Predicting the future is hard enough. But you can imagine how tough it was to come up with a funny yet g-rated opening joke for the several hundred parents, girls and school officials in attendance? (You can get the joke here: http://su.pr/2KUSHX. It worked!)
Your business, like mine, is volatile to change. Technological advances can undermine seemingly robust industries overnight.
As business owners, we must be vigilant about protecting market share and profit margins. At the same time, we have to be willing to introduce products and services which could cannibalize our cash cows. After all, if we don’t create the perfect competitor, our competitors certainly will.
With this unique mix of paranoia and opportunity, we must look towards the future and anticipate change:
- Attachments are so old school. Many of us are still send and receiving attachments. These range from Word files to PDFs. The world is rapidly moving toward ‘cloud’ computing. This means your applications and your files will be stored entirely online. The upside: You and your colleagues can collaborate real-time. All you need is internet access. Storage and security will be managed by the cloud provider.
- Computers will ultimately fix themselves. Remember the scene in The Iron Giant (wikipedia.org/wiki/The_Iron_Giant) , where the robot explodes into a gazillion pieces and then the pieces automatically crawl back to the epicenter so the robot can reassemble itself. At the very least, twenty years from now, computers will be simpler and less prone to failure. Either way, we can expect better yield and longer life spans. Think of your car or your fridge. The newer models are already full of computing techonologies, yet we consumers dont have to pay much attention to them. They work. Period.
- We can say goodbye to the mouse. The big thing at the recent Computer Electronics Show was natural interfaces. We currently use a mouse to command the standard desktop computer and we use the painfully inept TV remote to change channels. Future technology will do a better job of sensing or knowing the users intentions. This will be accomplished by reading gestures, eye movement and facial expressions.
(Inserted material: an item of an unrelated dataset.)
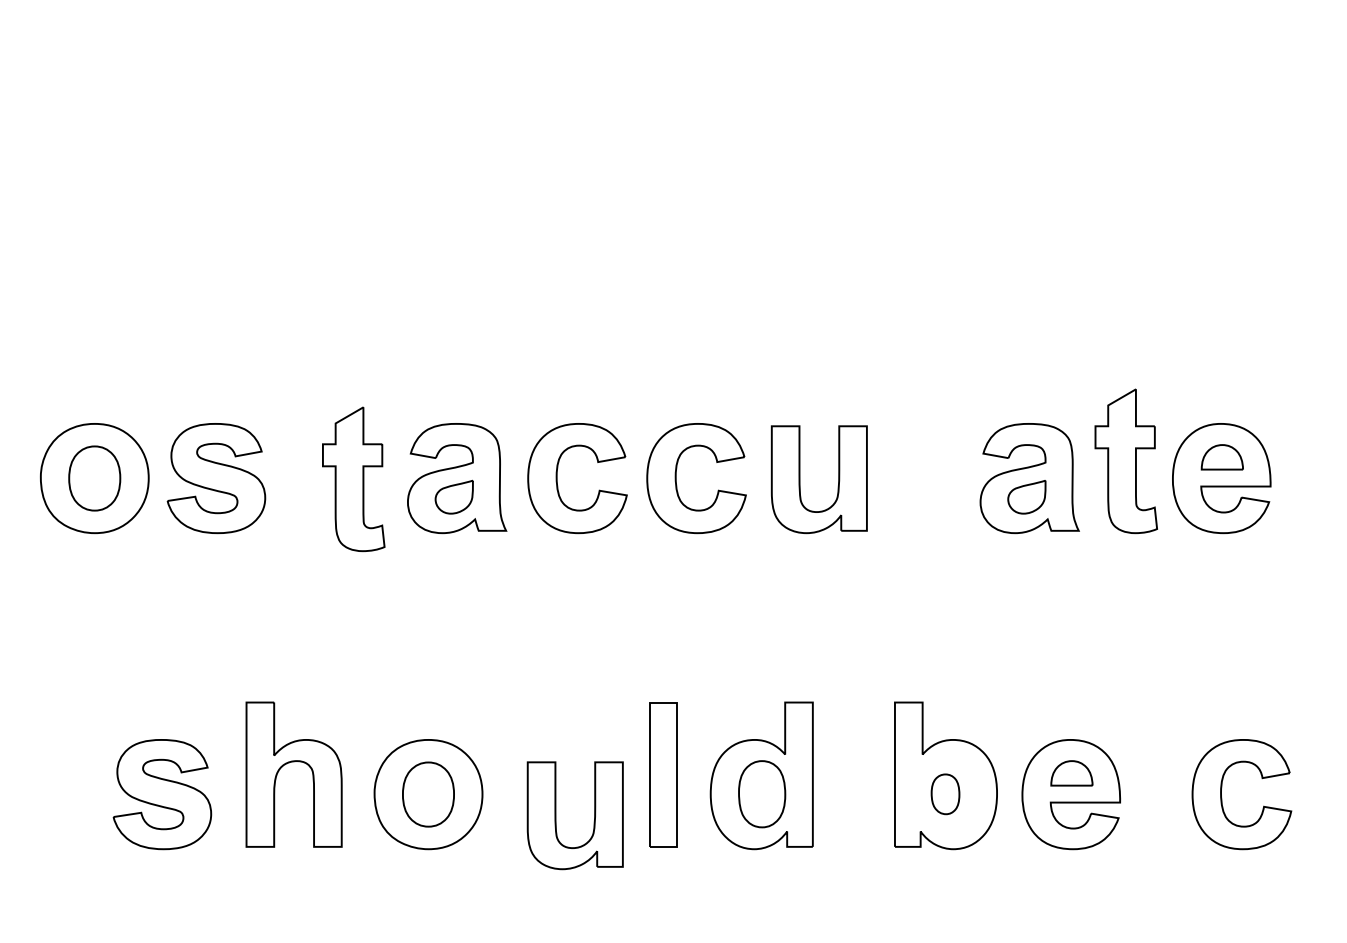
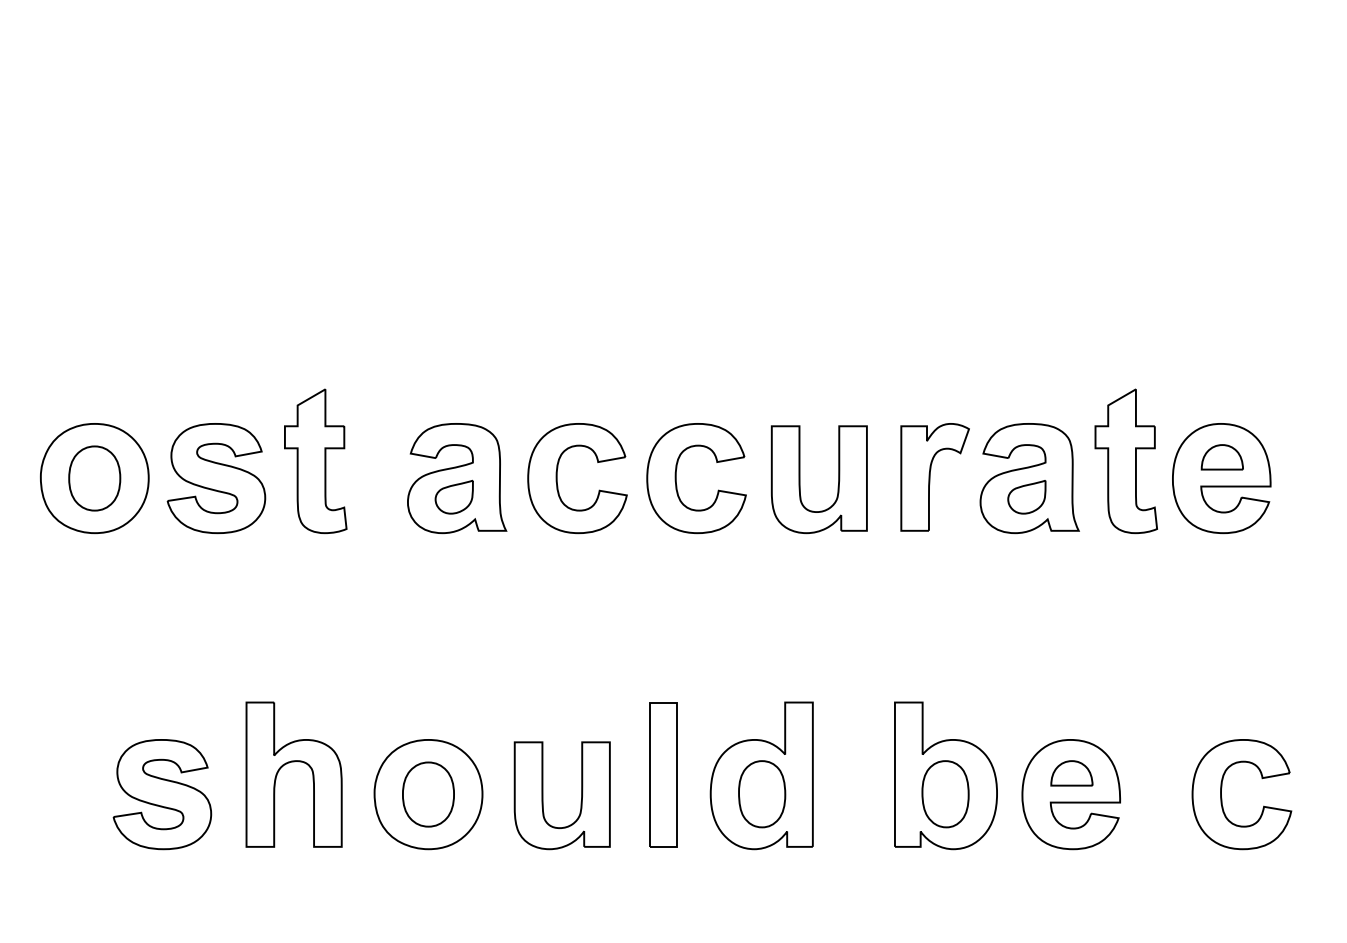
part at (934, 477): none -> present
part at (353, 479) position: (353, 479) -> (315, 461)
part at (945, 794) size: 31x43 px -> 49x69 px
part at (556, 815) position: (556, 815) -> (543, 795)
- Display technological will go real. The ultimate goal is a picture so real and so lifelike it’s indistinguishable from reality. It will look 3 dimensional and emulate all the shading and lighting in the immediate surroundings. Education, medicine and – of course – entertainment, will benefit tremendously.
- Electronics will be biodegradable. The first manufacturer to successfully integrate green components will surely enjoy a windfall in business. The amount of e-waste we’re dumping into the ground will eventually reaching a tipping point, galvanizing the industry and policy makers to adopt environmentally friendly solutions.
But the best inventions need not be so complex. Often the most elegant solutions are the simplest. And sometimes the biggest problems we face, like diarrhea in the developing world, are easy to solve. I challenged the girls to create products like the Pee Poo bag (Peepoople.com) , for areas of the world where there’s poor sanitation. Or my favorite, the LifeStraw (LifeStraw.com), an inexpensive device which filters harmful bacteria from water, rendering even the Ala Wai safe to drink.
One of my favorite tenets: Companies do not destroy companies. Instead, companies destroy themselves. If we are to stay viable as a business, we must always keep a watchful eye on the horizon.